When the time was right, a new trainee dentist in Mirfield asked one morning while she was engaged in some hygienic work in my mouth, “Why does a man of your apparent intelligence still smoke cigarettes, Mr. Forde, when surely you know that they will eventually kill you? Meanwhile, they make your breath stink of stale tobacco, like an old ashtray!”
Like the girl on the bus who saw Grace stuck up the staircase, the question from the junior dentist had been voiced at the right moment of my life; at a time when I was prepared to take it on board for serious consideration. Her factual truth of stinking like an old ashtray blew my mind apart as I considered how bad it must be for a non-smoker being partnered with a heavy smoker? In truth, were I living my life again I would not date, make love to or marry any woman who smoked tobacco. In my day of the late 50s and early 60s we were even led to believe that smoking cigarettes looked sexy, was good for one’s adult image, and even relaxed the smoker!
I have become more interested in the notion of the country and the world moving wholly towards matching personal health circumstances (that are induced by the individual by adopting an unhealthy lifestyle) with the responsibility of having to take the consequences of one’s own action. While I do not advocate that people who abuse their own bodies through a ‘ life choice’ of putting the wrong things in the body in abundance in the pursuit of pleasure and hedonism, while doing the wrong things with one’s body or not doing enough of the right things, should never be denied free access to the NHS, I believe that all such people (who have not yet reached the stage of substance addiction), should be placed farther down the list to receive NHS treatment, than all other patients whose medical condition has not been brought about and aggravated through their choice of lifestyle.
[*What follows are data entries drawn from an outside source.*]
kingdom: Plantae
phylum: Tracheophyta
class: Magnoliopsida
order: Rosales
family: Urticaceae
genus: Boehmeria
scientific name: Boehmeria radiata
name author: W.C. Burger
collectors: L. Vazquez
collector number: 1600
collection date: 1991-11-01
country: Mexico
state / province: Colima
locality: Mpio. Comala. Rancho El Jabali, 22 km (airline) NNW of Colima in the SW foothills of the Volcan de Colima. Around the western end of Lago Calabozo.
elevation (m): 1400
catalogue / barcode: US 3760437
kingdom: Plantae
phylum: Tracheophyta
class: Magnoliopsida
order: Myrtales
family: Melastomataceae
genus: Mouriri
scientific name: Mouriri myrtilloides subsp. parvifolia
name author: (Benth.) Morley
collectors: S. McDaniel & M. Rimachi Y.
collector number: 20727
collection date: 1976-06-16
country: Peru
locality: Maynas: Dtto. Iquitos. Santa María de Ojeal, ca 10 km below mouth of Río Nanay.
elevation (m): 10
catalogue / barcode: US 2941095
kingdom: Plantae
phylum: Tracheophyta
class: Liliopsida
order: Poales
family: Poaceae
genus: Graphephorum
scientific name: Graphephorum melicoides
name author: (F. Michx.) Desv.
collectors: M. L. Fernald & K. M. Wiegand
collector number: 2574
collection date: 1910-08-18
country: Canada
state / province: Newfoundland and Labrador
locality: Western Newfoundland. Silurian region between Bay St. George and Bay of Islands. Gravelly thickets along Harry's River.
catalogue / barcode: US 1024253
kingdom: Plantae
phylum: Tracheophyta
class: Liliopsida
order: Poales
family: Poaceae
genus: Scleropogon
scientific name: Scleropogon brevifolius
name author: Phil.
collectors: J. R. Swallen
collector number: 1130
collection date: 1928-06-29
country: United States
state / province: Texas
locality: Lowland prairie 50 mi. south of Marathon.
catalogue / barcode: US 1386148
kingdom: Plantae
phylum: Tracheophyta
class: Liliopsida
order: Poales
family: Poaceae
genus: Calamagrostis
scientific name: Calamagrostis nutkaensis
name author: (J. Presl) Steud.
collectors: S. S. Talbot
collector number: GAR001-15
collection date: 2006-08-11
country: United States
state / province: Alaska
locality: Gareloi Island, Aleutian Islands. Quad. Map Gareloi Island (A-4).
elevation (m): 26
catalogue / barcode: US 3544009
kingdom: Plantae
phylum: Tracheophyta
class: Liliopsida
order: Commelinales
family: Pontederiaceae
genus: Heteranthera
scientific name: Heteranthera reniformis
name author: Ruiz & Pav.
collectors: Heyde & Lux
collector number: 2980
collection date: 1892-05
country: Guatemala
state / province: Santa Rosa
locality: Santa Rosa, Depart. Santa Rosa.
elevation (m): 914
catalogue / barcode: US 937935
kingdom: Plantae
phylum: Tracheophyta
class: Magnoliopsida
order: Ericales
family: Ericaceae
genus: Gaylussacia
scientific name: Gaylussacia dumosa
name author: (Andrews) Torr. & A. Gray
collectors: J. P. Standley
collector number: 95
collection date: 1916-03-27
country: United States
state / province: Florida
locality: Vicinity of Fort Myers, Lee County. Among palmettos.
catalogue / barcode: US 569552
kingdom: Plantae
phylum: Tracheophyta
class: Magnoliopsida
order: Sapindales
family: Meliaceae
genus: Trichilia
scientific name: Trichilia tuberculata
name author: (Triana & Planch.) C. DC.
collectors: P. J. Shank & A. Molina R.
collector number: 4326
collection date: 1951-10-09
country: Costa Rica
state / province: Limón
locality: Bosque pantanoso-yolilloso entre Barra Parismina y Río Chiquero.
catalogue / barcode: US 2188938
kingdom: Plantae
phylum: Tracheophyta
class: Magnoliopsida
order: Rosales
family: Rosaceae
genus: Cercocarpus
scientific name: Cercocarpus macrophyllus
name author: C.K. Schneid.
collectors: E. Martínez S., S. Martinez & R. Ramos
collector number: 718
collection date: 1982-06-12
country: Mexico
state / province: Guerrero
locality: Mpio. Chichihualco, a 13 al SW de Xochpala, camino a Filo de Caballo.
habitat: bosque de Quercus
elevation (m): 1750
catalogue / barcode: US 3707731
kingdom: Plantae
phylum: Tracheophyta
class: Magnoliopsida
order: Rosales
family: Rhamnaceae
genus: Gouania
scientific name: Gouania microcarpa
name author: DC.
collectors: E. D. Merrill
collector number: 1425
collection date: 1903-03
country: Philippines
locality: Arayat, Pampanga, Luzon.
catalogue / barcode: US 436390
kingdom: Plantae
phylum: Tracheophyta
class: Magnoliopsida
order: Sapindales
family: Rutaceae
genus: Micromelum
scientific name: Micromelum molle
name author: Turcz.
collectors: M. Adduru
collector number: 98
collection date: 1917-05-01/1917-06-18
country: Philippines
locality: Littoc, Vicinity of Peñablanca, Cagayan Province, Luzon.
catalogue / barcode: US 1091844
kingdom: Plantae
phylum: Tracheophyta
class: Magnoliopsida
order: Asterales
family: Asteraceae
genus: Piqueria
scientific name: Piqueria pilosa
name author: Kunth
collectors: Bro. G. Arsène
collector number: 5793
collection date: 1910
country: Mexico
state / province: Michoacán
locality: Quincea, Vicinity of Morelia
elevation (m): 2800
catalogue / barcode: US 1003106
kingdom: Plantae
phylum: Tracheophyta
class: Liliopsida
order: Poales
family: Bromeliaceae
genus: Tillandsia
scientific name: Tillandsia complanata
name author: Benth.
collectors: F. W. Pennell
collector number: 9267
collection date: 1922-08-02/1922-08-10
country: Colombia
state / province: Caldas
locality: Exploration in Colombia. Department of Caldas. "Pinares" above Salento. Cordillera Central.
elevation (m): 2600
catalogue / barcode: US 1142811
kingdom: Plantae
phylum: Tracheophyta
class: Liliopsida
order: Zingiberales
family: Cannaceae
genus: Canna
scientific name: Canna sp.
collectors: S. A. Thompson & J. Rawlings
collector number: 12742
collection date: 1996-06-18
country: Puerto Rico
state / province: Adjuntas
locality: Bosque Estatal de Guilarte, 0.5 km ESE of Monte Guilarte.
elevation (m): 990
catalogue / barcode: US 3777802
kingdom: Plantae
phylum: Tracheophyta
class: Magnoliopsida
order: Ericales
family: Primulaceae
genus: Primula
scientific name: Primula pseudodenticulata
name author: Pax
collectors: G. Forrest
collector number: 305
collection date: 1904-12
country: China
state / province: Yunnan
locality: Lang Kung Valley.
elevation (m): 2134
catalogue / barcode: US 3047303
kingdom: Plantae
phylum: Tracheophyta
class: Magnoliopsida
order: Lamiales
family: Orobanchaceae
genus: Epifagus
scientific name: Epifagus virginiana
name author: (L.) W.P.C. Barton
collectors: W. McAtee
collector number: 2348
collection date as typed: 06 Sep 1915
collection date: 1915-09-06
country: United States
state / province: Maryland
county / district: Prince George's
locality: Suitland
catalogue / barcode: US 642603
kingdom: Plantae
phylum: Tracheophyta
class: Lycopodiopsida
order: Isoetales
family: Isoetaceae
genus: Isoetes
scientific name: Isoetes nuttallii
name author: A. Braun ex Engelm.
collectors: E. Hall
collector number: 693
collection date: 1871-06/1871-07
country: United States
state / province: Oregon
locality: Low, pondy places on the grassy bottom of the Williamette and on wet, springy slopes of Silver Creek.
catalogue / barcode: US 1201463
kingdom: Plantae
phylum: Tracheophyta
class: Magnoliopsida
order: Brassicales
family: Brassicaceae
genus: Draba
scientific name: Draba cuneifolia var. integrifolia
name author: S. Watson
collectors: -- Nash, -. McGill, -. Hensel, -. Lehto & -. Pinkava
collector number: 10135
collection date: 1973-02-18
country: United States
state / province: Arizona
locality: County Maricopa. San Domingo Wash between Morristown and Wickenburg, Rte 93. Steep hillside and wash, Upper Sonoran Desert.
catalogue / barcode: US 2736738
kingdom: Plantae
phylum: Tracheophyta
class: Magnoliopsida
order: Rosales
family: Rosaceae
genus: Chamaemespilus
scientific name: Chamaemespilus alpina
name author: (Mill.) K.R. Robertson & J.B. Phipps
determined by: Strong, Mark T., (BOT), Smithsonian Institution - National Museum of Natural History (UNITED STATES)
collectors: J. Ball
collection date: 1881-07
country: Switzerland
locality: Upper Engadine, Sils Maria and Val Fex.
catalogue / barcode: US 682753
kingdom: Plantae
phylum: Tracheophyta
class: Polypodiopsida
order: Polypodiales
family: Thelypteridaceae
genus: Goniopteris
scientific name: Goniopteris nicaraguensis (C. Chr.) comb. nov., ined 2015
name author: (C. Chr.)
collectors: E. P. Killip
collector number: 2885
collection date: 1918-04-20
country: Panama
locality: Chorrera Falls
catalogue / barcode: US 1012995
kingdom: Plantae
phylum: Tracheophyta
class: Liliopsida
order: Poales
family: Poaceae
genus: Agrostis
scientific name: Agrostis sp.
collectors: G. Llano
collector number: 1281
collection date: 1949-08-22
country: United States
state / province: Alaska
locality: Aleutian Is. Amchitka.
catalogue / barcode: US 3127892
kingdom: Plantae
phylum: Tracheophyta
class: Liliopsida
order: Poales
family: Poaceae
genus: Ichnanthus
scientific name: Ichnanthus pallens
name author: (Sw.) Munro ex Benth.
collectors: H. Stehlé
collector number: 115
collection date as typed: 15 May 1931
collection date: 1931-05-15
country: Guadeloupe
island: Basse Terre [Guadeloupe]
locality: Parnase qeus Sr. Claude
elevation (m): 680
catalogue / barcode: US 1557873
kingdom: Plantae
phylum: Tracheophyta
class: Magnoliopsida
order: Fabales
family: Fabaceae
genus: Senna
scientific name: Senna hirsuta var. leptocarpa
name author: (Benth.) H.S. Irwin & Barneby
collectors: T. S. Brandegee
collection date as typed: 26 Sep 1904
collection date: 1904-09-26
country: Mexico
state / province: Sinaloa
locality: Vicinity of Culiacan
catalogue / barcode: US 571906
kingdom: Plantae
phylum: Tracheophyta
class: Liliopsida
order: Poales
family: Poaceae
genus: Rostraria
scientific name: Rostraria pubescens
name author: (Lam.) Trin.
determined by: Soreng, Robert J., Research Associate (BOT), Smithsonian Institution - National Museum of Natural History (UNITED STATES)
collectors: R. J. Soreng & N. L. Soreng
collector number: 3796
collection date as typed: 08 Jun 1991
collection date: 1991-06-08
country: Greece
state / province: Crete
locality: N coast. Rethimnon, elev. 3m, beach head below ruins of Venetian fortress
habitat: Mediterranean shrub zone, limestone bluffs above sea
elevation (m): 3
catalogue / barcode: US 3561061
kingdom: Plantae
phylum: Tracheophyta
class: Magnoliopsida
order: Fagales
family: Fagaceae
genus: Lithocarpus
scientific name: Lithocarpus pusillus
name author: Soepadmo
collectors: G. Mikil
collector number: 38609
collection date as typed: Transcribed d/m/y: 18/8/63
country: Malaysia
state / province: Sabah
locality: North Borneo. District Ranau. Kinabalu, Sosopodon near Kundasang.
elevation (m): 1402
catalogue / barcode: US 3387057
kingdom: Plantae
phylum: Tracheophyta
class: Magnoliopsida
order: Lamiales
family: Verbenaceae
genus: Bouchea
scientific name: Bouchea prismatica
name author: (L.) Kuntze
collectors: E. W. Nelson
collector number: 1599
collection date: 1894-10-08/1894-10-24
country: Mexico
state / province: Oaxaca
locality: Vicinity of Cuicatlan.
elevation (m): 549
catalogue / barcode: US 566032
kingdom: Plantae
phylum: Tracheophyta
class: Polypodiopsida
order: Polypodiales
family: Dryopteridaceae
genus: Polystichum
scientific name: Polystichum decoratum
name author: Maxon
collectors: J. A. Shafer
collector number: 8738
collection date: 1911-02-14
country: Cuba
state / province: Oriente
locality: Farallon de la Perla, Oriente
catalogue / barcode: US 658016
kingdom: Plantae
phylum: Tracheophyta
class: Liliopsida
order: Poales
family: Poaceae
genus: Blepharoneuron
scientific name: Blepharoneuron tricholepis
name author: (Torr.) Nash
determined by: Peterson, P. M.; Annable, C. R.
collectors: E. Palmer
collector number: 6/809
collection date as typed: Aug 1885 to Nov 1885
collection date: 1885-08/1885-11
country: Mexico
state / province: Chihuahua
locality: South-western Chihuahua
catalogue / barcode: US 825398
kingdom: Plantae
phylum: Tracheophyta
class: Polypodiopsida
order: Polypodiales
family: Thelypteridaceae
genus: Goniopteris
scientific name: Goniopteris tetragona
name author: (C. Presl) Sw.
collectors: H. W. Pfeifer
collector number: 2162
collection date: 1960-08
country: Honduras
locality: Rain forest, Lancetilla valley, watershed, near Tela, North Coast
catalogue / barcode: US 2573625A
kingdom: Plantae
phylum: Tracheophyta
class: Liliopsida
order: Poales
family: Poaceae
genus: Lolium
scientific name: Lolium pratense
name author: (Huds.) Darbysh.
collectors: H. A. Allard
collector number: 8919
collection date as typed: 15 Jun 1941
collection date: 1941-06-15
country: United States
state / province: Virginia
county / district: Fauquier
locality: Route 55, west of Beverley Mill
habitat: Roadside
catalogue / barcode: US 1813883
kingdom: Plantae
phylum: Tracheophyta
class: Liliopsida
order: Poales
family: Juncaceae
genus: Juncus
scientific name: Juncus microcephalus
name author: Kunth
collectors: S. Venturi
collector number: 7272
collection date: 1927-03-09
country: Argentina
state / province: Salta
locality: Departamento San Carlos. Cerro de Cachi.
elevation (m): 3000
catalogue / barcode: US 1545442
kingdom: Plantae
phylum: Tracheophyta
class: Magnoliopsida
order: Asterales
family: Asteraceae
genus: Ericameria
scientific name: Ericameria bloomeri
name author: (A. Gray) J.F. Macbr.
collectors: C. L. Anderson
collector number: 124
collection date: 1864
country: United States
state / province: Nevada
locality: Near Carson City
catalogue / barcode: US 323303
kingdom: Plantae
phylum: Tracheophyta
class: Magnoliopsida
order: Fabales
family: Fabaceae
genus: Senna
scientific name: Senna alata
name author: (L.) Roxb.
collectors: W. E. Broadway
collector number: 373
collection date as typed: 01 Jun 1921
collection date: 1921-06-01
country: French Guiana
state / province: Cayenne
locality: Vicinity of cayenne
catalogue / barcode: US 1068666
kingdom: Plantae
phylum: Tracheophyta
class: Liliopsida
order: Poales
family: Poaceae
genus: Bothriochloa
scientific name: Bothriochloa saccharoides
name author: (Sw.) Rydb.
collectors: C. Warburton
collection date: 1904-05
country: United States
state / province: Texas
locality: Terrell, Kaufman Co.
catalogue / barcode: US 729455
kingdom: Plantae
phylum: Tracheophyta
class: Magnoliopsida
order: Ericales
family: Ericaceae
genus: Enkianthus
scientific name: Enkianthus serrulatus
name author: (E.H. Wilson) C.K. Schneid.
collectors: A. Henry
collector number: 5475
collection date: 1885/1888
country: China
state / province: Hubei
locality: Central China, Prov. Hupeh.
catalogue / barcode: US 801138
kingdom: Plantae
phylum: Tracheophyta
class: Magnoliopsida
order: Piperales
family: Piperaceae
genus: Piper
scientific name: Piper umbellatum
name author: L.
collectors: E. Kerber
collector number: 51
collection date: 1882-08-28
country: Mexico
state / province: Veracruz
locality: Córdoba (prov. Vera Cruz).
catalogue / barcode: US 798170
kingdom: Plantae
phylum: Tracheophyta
Why should a person whose lust, gluttony, greed, overindulgence of any substance, be it sex, drugs, alcohol, tobacco, food and a total absence of exercise receive priority medical help at the expense of individuals who have paid the same amount of tax and who have chosen to adopt a much healthier lifestyle?
Before I receive a load of negative comments because my words have not been properly read or correctly interpreted, please note that I exclude from my list of NHS treatment demotion all those current addicts who can never make the correct choice until their health is restored and until their addiction is broken, I also exclude all other medical conditions that are a result of circumstances beyond the individual’s control, and where no choice has been exercised, because no choice could be at the time. Subsequently, all people choosing to take all manner of addictive drugs and adopt all types of unhealthy lifestyles tomorrow, with the information at their disposal today, I would place further down the NHS priority treatment list.